You aspire.  Aspiration can go to work on the ‘interestingness’ of your job, tooling up with new skills, qualifying yourself for new projects, earning trust in small tasks to open the door to bigger, more interesting tasks, and (in the biggest difference between love and work) getting a new job.  

But Contentment fills the gap, active disciplines of enoughness fills the gap between you and your job with joy and gratitude and the privilege to work, to bring order out of chaos, to participate in the image of God as a co-maker, as a collaborating artist. 

This post was written while listening to the Beautiful Eulogy[4] Pandora Station.

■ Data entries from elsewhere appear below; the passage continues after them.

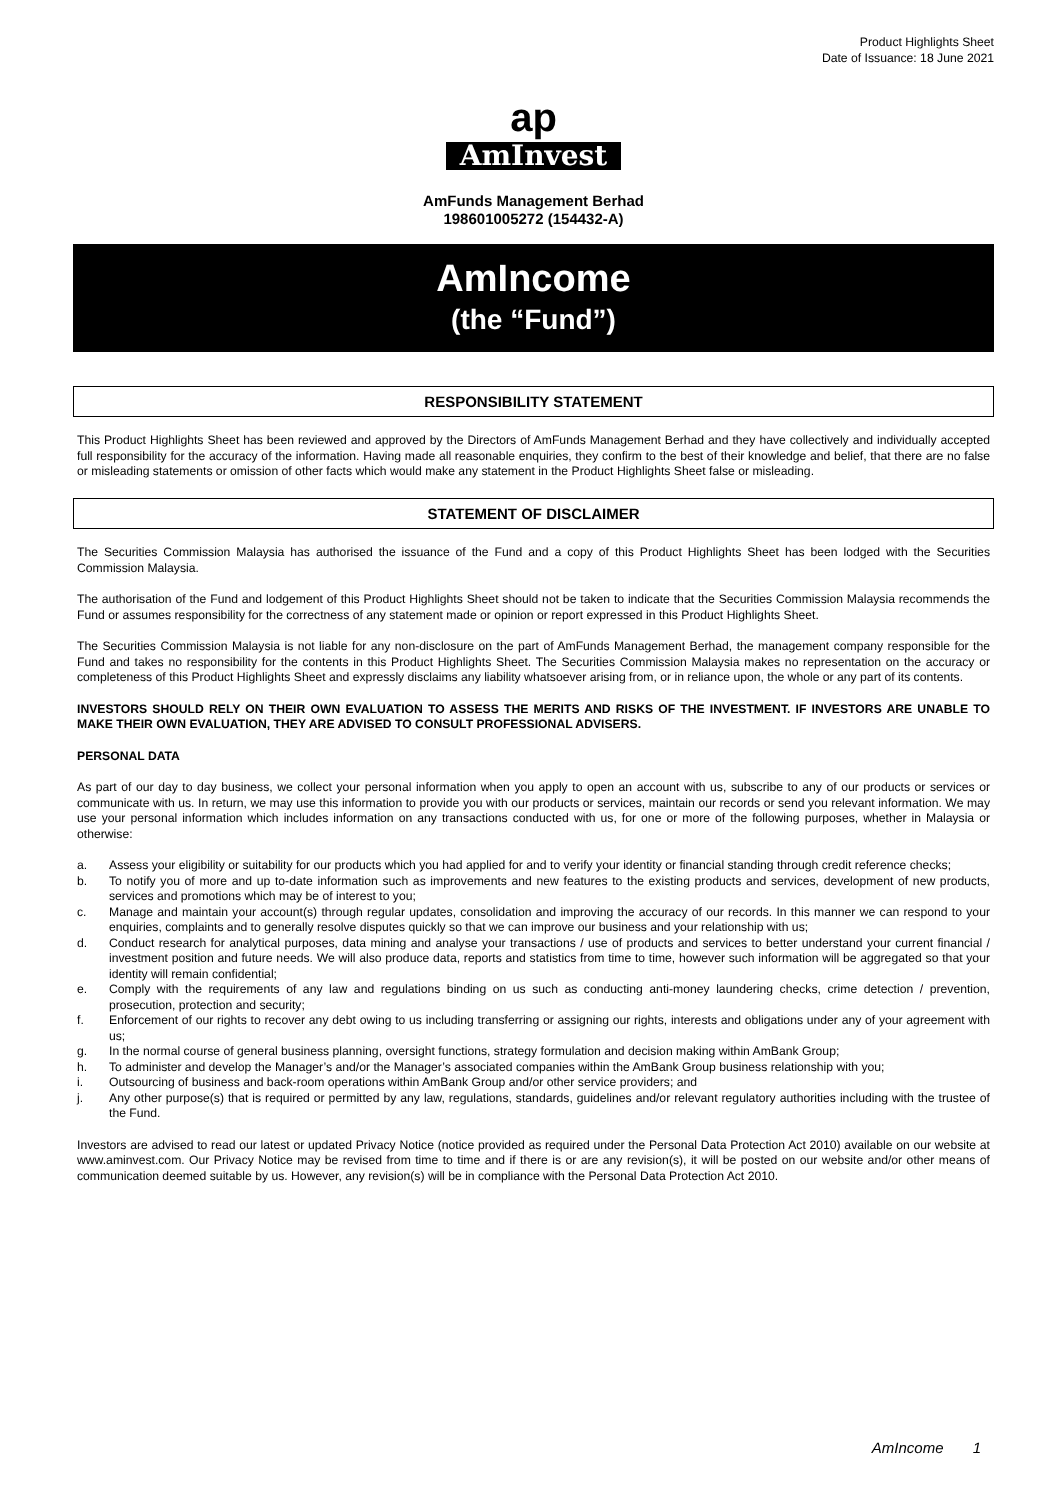Product Highlights Sheet
Date of Issuance: 18 June 2021
ap
AmInvest
AmFunds Management Berhad
198601005272 (154432-A)
AmIncome
(the “Fund”)
RESPONSIBILITY STATEMENT
This Product Highlights Sheet has been reviewed and approved by the Directors of AmFunds Management Berhad and they have collectively and individually accepted full responsibility for the accuracy of the information. Having made all reasonable enquiries, they confirm to the best of their knowledge and belief, that there are no false or misleading statements or omission of other facts which would make any statement in the Product Highlights Sheet false or misleading.
STATEMENT OF DISCLAIMER
The Securities Commission Malaysia has authorised the issuance of the Fund and a copy of this Product Highlights Sheet has been lodged with the Securities Commission Malaysia.
The authorisation of the Fund and lodgement of this Product Highlights Sheet should not be taken to indicate that the Securities Commission Malaysia recommends the Fund or assumes responsibility for the correctness of any statement made or opinion or report expressed in this Product Highlights Sheet.
The Securities Commission Malaysia is not liable for any non-disclosure on the part of AmFunds Management Berhad, the management company responsible for the Fund and takes no responsibility for the contents in this Product Highlights Sheet. The Securities Commission Malaysia makes no representation on the accuracy or completeness of this Product Highlights Sheet and expressly disclaims any liability whatsoever arising from, or in reliance upon, the whole or any part of its contents.
INVESTORS SHOULD RELY ON THEIR OWN EVALUATION TO ASSESS THE MERITS AND RISKS OF THE INVESTMENT. IF INVESTORS ARE UNABLE TO MAKE THEIR OWN EVALUATION, THEY ARE ADVISED TO CONSULT PROFESSIONAL ADVISERS.
PERSONAL DATA
As part of our day to day business, we collect your personal information when you apply to open an account with us, subscribe to any of our products or services or communicate with us. In return, we may use this information to provide you with our products or services, maintain our records or send you relevant information. We may use your personal information which includes information on any transactions conducted with us, for one or more of the following purposes, whether in Malaysia or otherwise:
a. Assess your eligibility or suitability for our products which you had applied for and to verify your identity or financial standing through credit reference checks;
b. To notify you of more and up to-date information such as improvements and new features to the existing products and services, development of new products, services and promotions which may be of interest to you;
c. Manage and maintain your account(s) through regular updates, consolidation and improving the accuracy of our records. In this manner we can respond to your enquiries, complaints and to generally resolve disputes quickly so that we can improve our business and your relationship with us;
d. Conduct research for analytical purposes, data mining and analyse your transactions / use of products and services to better understand your current financial / investment position and future needs. We will also produce data, reports and statistics from time to time, however such information will be aggregated so that your identity will remain confidential;
e. Comply with the requirements of any law and regulations binding on us such as conducting anti-money laundering checks, crime detection / prevention, prosecution, protection and security;
f. Enforcement of our rights to recover any debt owing to us including transferring or assigning our rights, interests and obligations under any of your agreement with us;
g. In the normal course of general business planning, oversight functions, strategy formulation and decision making within AmBank Group;
h. To administer and develop the Manager’s and/or the Manager’s associated companies within the AmBank Group business relationship with you;
i. Outsourcing of business and back-room operations within AmBank Group and/or other service providers; and
j. Any other purpose(s) that is required or permitted by any law, regulations, standards, guidelines and/or relevant regulatory authorities including with the trustee of the Fund.
Investors are advised to read our latest or updated Privacy Notice (notice provided as required under the Personal Data Protection Act 2010) available on our website at www.aminvest.com. Our Privacy Notice may be revised from time to time and if there is or are any revision(s), it will be posted on our website and/or other means of communication deemed suitable by us. However, any revision(s) will be in compliance with the Personal Data Protection Act 2010.
AmIncome 1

[1] This is the biggest challenge of preaching. (Or blogging, which I’ve decided is essentially the new preaching…except for TED talks, which are actually preaching without trying to pretend they are something else.) Most theology and reality is in tension, and our traumas come from over-emphasizing one side of the tension or the other.  But in any given room, or sub culture, or ‘readership,’ there are some who need to move one way and some who have to move the other.  And for most of us, we inflict both traumas on ourselves at various times.  So you can almost never say, “the problem is.”  It is usually “the problem is cross pressured by these two contrasting distortions."
[2] This was the basic motivation of my second talk.  Overrating aspiration is one of the reasons young adults find the 20s so depressing. 
[3] There are two kinds of bitter old people, those who gave it everything, and came up short, and those who wish they’d tried harder.
[4] More on this later…but while I was busy dismissing it as an indistinc prong of the CCM industry for the last decade or so, Christian rap got shockingly good.  Christian rap isn’t just a sub-genre of Christian music…it’s something totally different. 

1 comment:

Bronwyn Lea said...

"except for blogging, which I'm convinced is the new preaching..."

ha. I think about this often: is blogging the same as preaching? And if it is (or if there is a substantial overlap), why is the conservative church not rebuking me for writing? I"m guessing it has something to do with the assumption of authority: someone standing in a pulpit is not saying "accept these words if you like" (as a blogger is), but is saying "this is what God's word means... and you MUST heed it." Unless one is a particularly pushy blogger, I suppose that's the difference.

Not that this relates to the content of the rest of your post... but I always like the footnotes so thought I'd comment on that for a change.